I would just like to remember what it feels like to be accomplished in something....to be good at something....have a skill....feel the value....worth....Sure...I am doing an important job....but if I were to step out into the world again....most employers would look at me as worthless. Any skills I may have once had....to long ago....I would have to start over! So basically confirming that worthless feeling I have already developed at home. I don't know....
Prior to marrying I really did not see this coming. I was always the type that was going to do something!! I didn't know what...but I was going to make my way some how! Now I am COMPLETELY dependent on Scott. That was a very hard adjustment. Just knowing if something happened to him....I would be screwed! Kind of scary....very scary actually. I know we each have our places right now in regards to our family....but I want to do it all! I know there is got to be a way that I can have that balance. Why not....he gets to have it....and in general men don't get a second look when they provide. I won't even go onto that subject though...all I am saying is that there has got to be something I can do to feel that sense of accomplishment and worth just like Scott is able to do. I have already stated I was never one for the traditional route....so there has got to be something...I have SEVERAL ideas brewing up in my head....but I can't help but wonder if I am just reaching to high! I guess time will tell on this also....

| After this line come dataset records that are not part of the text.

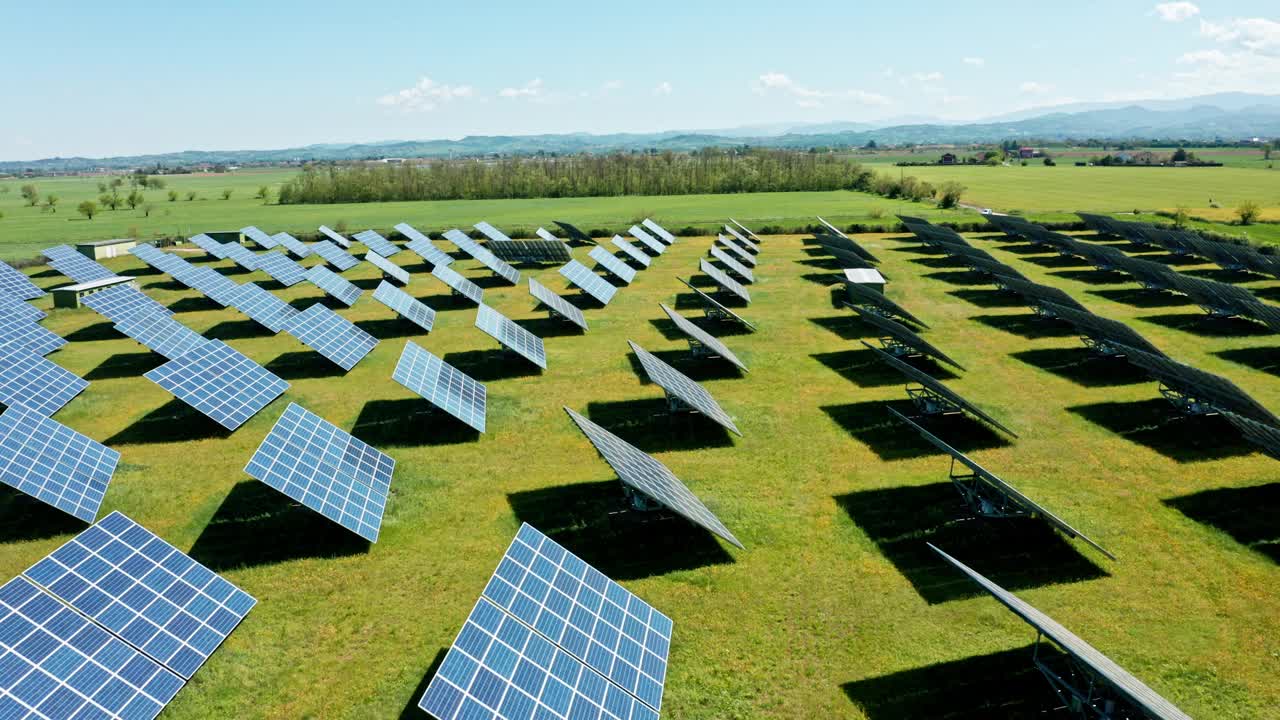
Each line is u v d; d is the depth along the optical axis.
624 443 28.22
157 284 66.88
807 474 30.80
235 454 32.00
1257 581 23.50
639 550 25.20
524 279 71.25
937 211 123.81
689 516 23.52
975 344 48.34
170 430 34.44
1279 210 120.62
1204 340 49.12
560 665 17.00
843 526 26.75
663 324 54.12
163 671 16.84
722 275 59.44
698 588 23.22
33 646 15.41
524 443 33.50
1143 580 23.59
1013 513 26.78
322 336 43.00
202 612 18.97
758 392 40.25
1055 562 24.56
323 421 28.86
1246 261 67.75
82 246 79.06
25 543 24.91
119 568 18.53
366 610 21.95
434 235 99.25
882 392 40.09
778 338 50.41
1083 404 37.97
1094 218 89.06
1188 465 31.22
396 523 26.61
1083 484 29.81
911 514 27.50
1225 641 20.91
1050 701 18.59
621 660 18.17
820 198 156.50
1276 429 27.02
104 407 37.19
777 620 21.75
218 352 36.28
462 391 36.09
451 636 20.92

I am not trying to sound so under confident....its actually quite the opposite these days...I have really been feeling this other side emerging from me....no not another personality folks....well I guess kind of....but it doesn't carry voices that only I can hear!I have lived for several years trying to "please" a group of my acquaintances. I think I have finally realized I will NEVER be a person in their eyes. For several years I have had to hear and deal with opinions, judgements....on how I have conducted my life that have come from people that really have no place to have an opinion. Its a rather unfortunate situation actually. Lifelong ties with people that like to think nothing but the worst. I have tried time and time again to provide opportunities to create a relationship....but yet the judgement continues. No, I am not naive to think everyone will be my friend....but lets face it....I have developed friendships with people that may surprise some....I believe in giving everyone a chance....you never really know how much you may have in common with people. But it hurts when you know you are the outlet for someone....to place their blame an unhappiness on. BUT....I have come to accept that there is really NOTHING I can do about this situation....I HAVE TRIED....been shot down....AND TRIED AGAIN....BUT.....people have their own reasons for being who they are....and all I can do is be the best person I can be and let them live in their own misery and regret. In the meantime I have a family to co-lead.....my children DO come first....and if one of my children is needing something I am going to go after it. Despite what others feel is right or wrong. They can certainly try to get in my way....all that will do is make me push harder for it. I have lived for a long time under the "control" of someone else....yes...I am to blame by allowing them to have that control over me....but that is over and has been heading that way for some time now. I can only give so much....it really is their loss.....if I do say so myself!